Setiap pertemuan akan menemui titik syahdu dalam balutan suka. Yang anehnya, aku seperti bercermin darimu. Seperti melihat titik temu yang satu, sekilas pandang tentang laku yang coba (meN-) satu. Setidaknya bolehlah aku katakan ada makna lain yang kulihat dari cara berucap, menatap, dan memaknai perjumpaan ini. Sepertinya 'kita' bisa merasa satu seperti itu.
"Kalau Batak sendirian ngapain?" Kataku
.....................................................................
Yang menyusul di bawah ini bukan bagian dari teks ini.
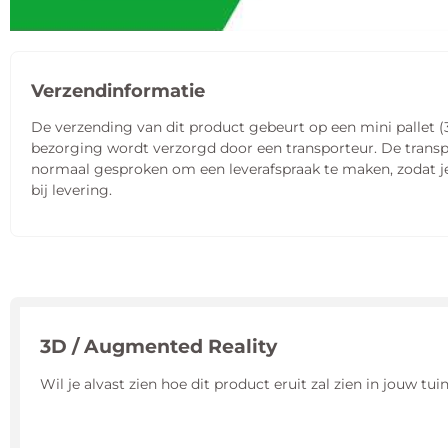
Verzendinformatie
De verzending van dit product gebeurt op een mini pallet (
bezorging wordt verzorgd door een transporteur. De transp
normaal gesproken om een leverafspraak te maken, zodat je 
bij levering.
3D / Augmented Reality
Wil je alvast zien hoe dit product eruit zal zien in jouw t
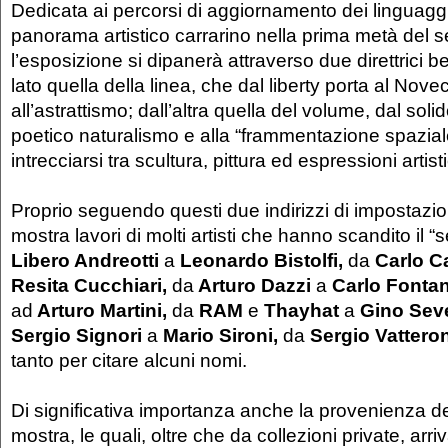
Dedicata ai percorsi di aggiornamento dei linguaggi 
panorama artistico carrarino nella prima metà del s
l’esposizione si dipanerà attraverso due direttrici b
lato quella della linea, che dal liberty porta al Nov
all’astrattismo; dall’altra quella del volume, dal soli
poetico naturalismo e alla “frammentazione spazial
intrecciarsi tra scultura, pittura ed espressioni artisti
Proprio seguendo questi due indirizzi di impostazi
mostra lavori di molti artisti che hanno scandito il “
Libero Andreotti
a
Leonardo Bistolfi,
da
Carlo C
Resita Cucchiari,
da
Arturo Dazzi
a
Carlo Fonta
ad
Arturo Martini,
da
RAM
e
Thayhat
a
Gino Seve
Sergio Signori
a
Mario Sironi,
da
Sergio Vattero
tanto per citare alcuni nomi.
Di significativa importanza anche la provenienza de
mostra, le quali, oltre che da collezioni private, arriva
: Untuk sahabatku Ira Naomi N.P. "Ada ruang yang sengaja aku kosongkan untuk kau isi, kawan".

Sabtu, 03 Maret 2012

Poursouit

Seperti berkaca pada cermin yang bersih tanpa noda. Sekilas merenung pada apa yang dilihat pada sebercak noda yang coba meragukan akan keyakinan peran diri. Membuat semuanya jadi ingin ternyata tak semudah melihat cermin yang mengahadap pada diri. Aku tersentak akan garis lurus dari cermin diri. Setidaknya itulah yang terlihat ketika melihat sosok anak ruhaniku. Individualis, progresif, dan cermin sosialis yang melekat dalam sosok diri.
"Ternyata itulah cermin diri yang nyata ada. Entah aku harus menangis atau bangga dengan yang sejenis, karena itulah cermin diri yang nyata ada".